Neste sentido, descobrir-se no mundo não é se expor nele, mostrar-se presente no mundo ao escrever, artisticamente. A literatura não é um teatro ou um cinema, e talvez nem o teatro e o cinema, como outras artes como a pintura e a fotografia, sejam uma exposição como se pensa, mas artes de escrever com o corpo, com movimentos, com cores, luzes e sombras. Tão pouco a arte de escrever é descrever a descoberta de si no mundo, uma exposição da exposição de si no mundo, escrever sobre como o mundo simplesmente lhe afecta.

Se descobrir-se no mundo, isto é, escrever, não é se expor no mundo é porque o escritor não é alguém que se expõe, mesmo quando parece estar totalmente exposto em seu corpo ou alma, como podemos perceber nos escritores Bill Borgens e seus filhos Samantha e Rusty, do filme Ligados pelo amor. Mais do que reclusos em algum lugar, no caso deles, numa praia, os escritores são reclusos em si mesmos, descobrindo-se aos poucos e apenas brevemente no mundo. O que não quer dizer que estejam sozinhos ou sejam solitários, pois descobrir-se no mundo é descobrir junto com outros e se unir a eles pelo amor, estar presos no amor a eles, como diz literalmente o título do filme em inglês, ainda que aqueles os quais se ama estejam distantes de si, se distanciem de si por algum momento ou eternamente.
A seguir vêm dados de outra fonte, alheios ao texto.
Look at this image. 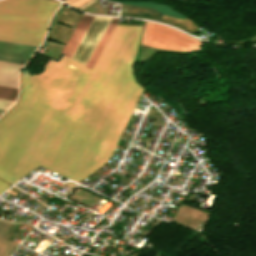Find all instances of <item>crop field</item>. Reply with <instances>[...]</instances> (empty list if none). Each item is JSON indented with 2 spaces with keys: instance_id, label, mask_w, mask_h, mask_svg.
Listing matches in <instances>:
<instances>
[{
  "instance_id": "crop-field-1",
  "label": "crop field",
  "mask_w": 256,
  "mask_h": 256,
  "mask_svg": "<svg viewBox=\"0 0 256 256\" xmlns=\"http://www.w3.org/2000/svg\"><path fill=\"white\" fill-rule=\"evenodd\" d=\"M141 29L116 25L92 70L63 56L22 73V98L0 120V178L13 184L41 165L79 182L109 159L142 91Z\"/></svg>"
},
{
  "instance_id": "crop-field-2",
  "label": "crop field",
  "mask_w": 256,
  "mask_h": 256,
  "mask_svg": "<svg viewBox=\"0 0 256 256\" xmlns=\"http://www.w3.org/2000/svg\"><path fill=\"white\" fill-rule=\"evenodd\" d=\"M58 5L44 0L0 1V40L38 46Z\"/></svg>"
},
{
  "instance_id": "crop-field-3",
  "label": "crop field",
  "mask_w": 256,
  "mask_h": 256,
  "mask_svg": "<svg viewBox=\"0 0 256 256\" xmlns=\"http://www.w3.org/2000/svg\"><path fill=\"white\" fill-rule=\"evenodd\" d=\"M169 28L146 22L141 44L175 51L200 49L198 41Z\"/></svg>"
},
{
  "instance_id": "crop-field-4",
  "label": "crop field",
  "mask_w": 256,
  "mask_h": 256,
  "mask_svg": "<svg viewBox=\"0 0 256 256\" xmlns=\"http://www.w3.org/2000/svg\"><path fill=\"white\" fill-rule=\"evenodd\" d=\"M111 18L96 17L71 59L85 65Z\"/></svg>"
},
{
  "instance_id": "crop-field-5",
  "label": "crop field",
  "mask_w": 256,
  "mask_h": 256,
  "mask_svg": "<svg viewBox=\"0 0 256 256\" xmlns=\"http://www.w3.org/2000/svg\"><path fill=\"white\" fill-rule=\"evenodd\" d=\"M94 16H87L82 15L80 21L78 22L76 28L74 29L73 33L71 34L64 50L63 54L70 57L74 53L75 49L77 48L78 44L80 43L82 37L84 36L86 30L88 29L90 23L92 22Z\"/></svg>"
},
{
  "instance_id": "crop-field-6",
  "label": "crop field",
  "mask_w": 256,
  "mask_h": 256,
  "mask_svg": "<svg viewBox=\"0 0 256 256\" xmlns=\"http://www.w3.org/2000/svg\"><path fill=\"white\" fill-rule=\"evenodd\" d=\"M36 48L35 46L0 41V55L28 59Z\"/></svg>"
},
{
  "instance_id": "crop-field-7",
  "label": "crop field",
  "mask_w": 256,
  "mask_h": 256,
  "mask_svg": "<svg viewBox=\"0 0 256 256\" xmlns=\"http://www.w3.org/2000/svg\"><path fill=\"white\" fill-rule=\"evenodd\" d=\"M20 67L0 62V85L17 88V73Z\"/></svg>"
},
{
  "instance_id": "crop-field-8",
  "label": "crop field",
  "mask_w": 256,
  "mask_h": 256,
  "mask_svg": "<svg viewBox=\"0 0 256 256\" xmlns=\"http://www.w3.org/2000/svg\"><path fill=\"white\" fill-rule=\"evenodd\" d=\"M117 20H118V18H112V20L110 21L107 29L105 30L102 38L100 39L97 47L95 48L93 54L91 55L90 59L88 60V62L86 64L87 67L92 69L97 57L99 56L103 46L105 45L110 33L112 32V30H113V28H114V26L117 22Z\"/></svg>"
},
{
  "instance_id": "crop-field-9",
  "label": "crop field",
  "mask_w": 256,
  "mask_h": 256,
  "mask_svg": "<svg viewBox=\"0 0 256 256\" xmlns=\"http://www.w3.org/2000/svg\"><path fill=\"white\" fill-rule=\"evenodd\" d=\"M9 223L0 220V256H9L17 243L2 239Z\"/></svg>"
},
{
  "instance_id": "crop-field-10",
  "label": "crop field",
  "mask_w": 256,
  "mask_h": 256,
  "mask_svg": "<svg viewBox=\"0 0 256 256\" xmlns=\"http://www.w3.org/2000/svg\"><path fill=\"white\" fill-rule=\"evenodd\" d=\"M17 89L0 86V99L15 101Z\"/></svg>"
},
{
  "instance_id": "crop-field-11",
  "label": "crop field",
  "mask_w": 256,
  "mask_h": 256,
  "mask_svg": "<svg viewBox=\"0 0 256 256\" xmlns=\"http://www.w3.org/2000/svg\"><path fill=\"white\" fill-rule=\"evenodd\" d=\"M0 61L20 64V65H24V63L26 62V60L24 59H18V58L6 57V56H0Z\"/></svg>"
},
{
  "instance_id": "crop-field-12",
  "label": "crop field",
  "mask_w": 256,
  "mask_h": 256,
  "mask_svg": "<svg viewBox=\"0 0 256 256\" xmlns=\"http://www.w3.org/2000/svg\"><path fill=\"white\" fill-rule=\"evenodd\" d=\"M12 103L11 101L0 100V108L7 110Z\"/></svg>"
},
{
  "instance_id": "crop-field-13",
  "label": "crop field",
  "mask_w": 256,
  "mask_h": 256,
  "mask_svg": "<svg viewBox=\"0 0 256 256\" xmlns=\"http://www.w3.org/2000/svg\"><path fill=\"white\" fill-rule=\"evenodd\" d=\"M10 185L0 181V193H2L4 190H6Z\"/></svg>"
},
{
  "instance_id": "crop-field-14",
  "label": "crop field",
  "mask_w": 256,
  "mask_h": 256,
  "mask_svg": "<svg viewBox=\"0 0 256 256\" xmlns=\"http://www.w3.org/2000/svg\"><path fill=\"white\" fill-rule=\"evenodd\" d=\"M4 112H5V110H1V109H0V115L3 114Z\"/></svg>"
}]
</instances>
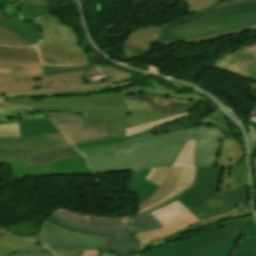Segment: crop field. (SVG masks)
Listing matches in <instances>:
<instances>
[{
  "mask_svg": "<svg viewBox=\"0 0 256 256\" xmlns=\"http://www.w3.org/2000/svg\"><path fill=\"white\" fill-rule=\"evenodd\" d=\"M123 99L128 109L148 108L171 116L188 112L199 104V102L167 98L155 94H133L124 96ZM201 102L212 106L217 111L207 118L200 119L195 125L213 124L222 127L224 132L231 137L230 140L223 138L217 168L196 167L195 181L188 189L173 199L136 216L148 214L175 200L200 220L227 212L235 207L242 216L252 214L247 200V188H237L234 180V169L245 153L218 108L207 99Z\"/></svg>",
  "mask_w": 256,
  "mask_h": 256,
  "instance_id": "crop-field-1",
  "label": "crop field"
},
{
  "mask_svg": "<svg viewBox=\"0 0 256 256\" xmlns=\"http://www.w3.org/2000/svg\"><path fill=\"white\" fill-rule=\"evenodd\" d=\"M222 137L226 138L225 134L214 127L190 128L157 136L149 132L128 139L129 149L85 157L93 174L154 166L144 179L161 187L139 204L142 210L174 191L182 182L186 167L172 166L188 141L195 140L193 167H214Z\"/></svg>",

O amor que une os escritores do filme, ou todos os escritores, não é o amor familiar, entre membros de uma família simplesmente. É o amor da arte de escrever, de descobrir-se no mundo com quem está perto a todo momento ou distante, do qual se sente falta, de quem se perdeu, muitas vezes si mesmo, perdido no mundo em busca de um lugar para ficar, um lar ainda que o antigo do qual partira antes. Pois, segundo a lei do eterno retorno do amor que rege a arte de escrever e o escritor, escrever é partir e voltar a si num descobrir-se no mundo ligado pelo amor eterno enquanto dure.